店長でさえ20歳代後半という若さ溢れる職場環境は、各シフト問わず活気に溢れていて、学校とはまた違う青春群像といった趣がある。私自身もエンプロイテーブルでMDやバスヘル達と歓談をしているときなど、一瞬職場であることを忘れてしまう錯覚にとらわれることも屡々であった。
男だけのマンダムな学生生活を5年間も過ごしてきた身には、MDとのオーダーのやり取りだけでもわくわくするし、たまに湧き出す黄色い声の嵐には意味もなく顔が崩れてしまうのだ。

「MDの久光さん、可愛い子だな」

いきなりの一言に振り返ってみると、そこには一週間ほど前に人事異動でやってきたリードクックの石澤さんが、にやついた顔でフロントへ視線を向けていた。

「彼女、好みなんですか?!」
「先輩をからかうなよ」

石澤さんは上司だが、ひとつ年下である。高校を卒業すると調理師学校へ進み、その後、街の洋食屋を経てデニーズへ入ってきたそうだ。そんなことから、包丁の研ぎ方等は当たり前の如く巧で、彼にアドバイスを受けながら研いだ包丁は抜群に使い易く、感動するほどだった。
そう、あのプリンだって、彼が作ると殆ど失敗がない。
中背痩せ形で、時々厳しい眼差しでキッチン全体を舐めるようにチェックする、シビアで取っつきにくい面も持っていたが、きちんとした料理人のスキルを持っている彼からは、デニーズだけで育った上司からは得られない多くのことを学んだ。

「久光さんって、ぴちぴちの高二ですよ」
「だよな。
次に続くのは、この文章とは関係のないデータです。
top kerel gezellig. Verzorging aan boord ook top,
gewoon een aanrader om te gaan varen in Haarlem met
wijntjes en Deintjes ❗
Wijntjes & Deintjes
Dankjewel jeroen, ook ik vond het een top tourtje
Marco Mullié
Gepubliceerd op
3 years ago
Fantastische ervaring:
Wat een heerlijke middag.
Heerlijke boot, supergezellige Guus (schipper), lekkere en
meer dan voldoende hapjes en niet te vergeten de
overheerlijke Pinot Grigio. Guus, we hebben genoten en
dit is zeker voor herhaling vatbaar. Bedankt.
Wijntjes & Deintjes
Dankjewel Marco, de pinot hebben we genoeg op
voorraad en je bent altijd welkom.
俺だってまだ二十歳そこそこなのに、彼女見てると年齢のギャップを感じるよ」

久光さんは美人というタイプではないが、丸顔でくるくると動く大きな目がとてもチャーミング。女子高生を絵に描いたようなその雰囲気は、当然、店の人気者である。

「ところでさ」
「はい?」
「MDには気をつけろよ」

いきなり飛び出した言葉に戸惑った。

「なんですか、それ?」
「次から次に若くて可愛い子が入ってくるからさ、歯止めが利かない男は必ず問題を起こすんだ」

これには感ずるものがあった。
常時10名そこそこの在籍がある年頃の女の子。その内の半分ほどが1年以内に入れ替わっていくのだから、女性への耐性が不足している男性にはかなり手厳しい環境と言える。
例えば、久光さんに一目惚れしても、後から更に好みの女の子が入ってくる確率は非常に高く、あれもこれもとちょっかいを出して、気が付けばトラブルに発展してしまう男性スタッフは、アルバイトのみならず正社員にも大勢いるとのことだった。
ファミリーレストランは当時の女子大生、女子高生にとっては人気のアルバイト先だったので、致し方ないと言ってしまえばそれまでだが、健康な男性だったら楽しくも苦悩する職場であることに間違いはない。

「特に所帯持ちだったら悲惨だよ、、、」
「で、ですね」

女は魔物、綺麗な花には棘がある、か。

「木代さん

突然の呼びかけに振り向くと、いつのまにか久光さんがディッシュアップカウンターの前にきていた。

「なに?どうしたの?」
「なんか真剣な話、してましたよね~」
「そ、そんなことないよ、仕事の話さ」
「顔に嘘って書いてある」

これ以上はないと思われる満面の笑顔が久光さんらしい。これにやられちゃう男は少なくない筈だ。

「それより久光さん、そろそろ“締め”をやる時間だよ」
「いやだ、はぐらかしてる~」
「そんなんじゃないって」

さっきの石澤さんの話ではないが、ついこの前まで大学生をやっていたのに、既に女子高生の乗りにはついて行けない自分に気が付く。
しかし、このついて行けない感覚も裏返せばくすぐったくも楽しいもので、これも一種のやる気の元だと真剣に思えてくるから可笑しくなる。アルバイト達の生き生きとした働きぶりも、この辺の絡みが大きく影響しているのだろう。

「木代さんって、案外照れ屋なんですね」
「おいおい、勘弁しろよ」

リーチインの影からにやけた表情で、石澤さんがさっきからこっちの様子をうかがっている。